| SELECTED EXCERPT |
Documentation

fsds/prism-data-cleanup-and-journal-backfill-plan.md

Data Cleanup and Journal Backfill Plan

Overview

Fix duplicate EPC/basket and OBLPN/stack records, then backfill journal tables for pre-existing data.


Part 1: Duplicate Basket Cleanup (2,566 duplicate EPCs)

Findings

  • 2,566 EPCs are each assigned to 2 different Bakery Basket items
  • The "newer" baskets (created Dec 2) have MORE activity because BBU hardening deployed Dec 2
  • Movement counts per basket are reasonable (max ~19, not 822 as aggregate suggested)
  • Strategy: Keep older (original) basket, migrate all relations, delete newer

Tables to Update (in order)

  1. spatial.movements - Update item_id from newer basket to older basket
  2. bbu.tag_read_processing - Update basket_id from newer to older
  3. bbu.camera_read_baskets - Update basket_item_id from newer to older
  4. bbu.movement_deduplication - Update basket_id from newer to older
  5. prism.identifiers - Delete identifier records for newer baskets (EPC_HEX)
  6. catalog.items - Delete the newer basket items
  7. prism.passports - Delete passports for newer baskets (cascade should handle most)

| DATASET EXCERPT |
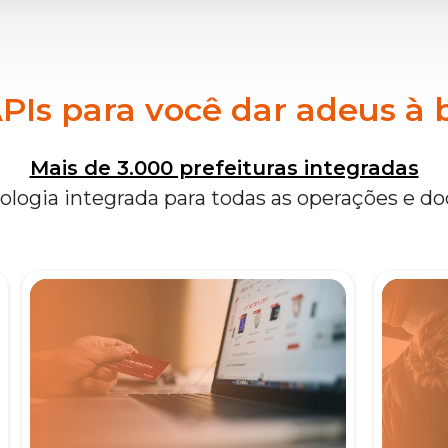
PIs para você dar adeus à 
Mais de 3.000 prefeituras integradas
logia integrada para todas as operações e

| PARTS OF THE EXERCISE |
1 – Revise the data cleanup plan from "Data Cleanup and" to "as aggregate suggested)", changing "Bakery Basket" to "Bread Basket".
2 – According to the data cleanup plan, why do the newer baskets have more activity?
Answer using only the data cleanup plan.

| SOLUTIONS BELOW |
1 –
Data Cleanup and Journal Backfill Plan

Overview

Fix duplicate EPC/basket and OBLPN/stack records, then backfill journal tables for pre-existing data.


Part 1: Duplicate Basket Cleanup (2,566 duplicate EPCs)

Findings

  • 2,566 EPCs are each assigned to 2 different Bread Basket items
  • The "newer" baskets (created Dec 2) have MORE activity because BBU hardening deployed Dec 2
  • Movement counts per basket are reasonable (max ~19, not 822 as aggregate suggested)

2 – BBU hardening was deployed on Dec 2, the day the newer baskets were created.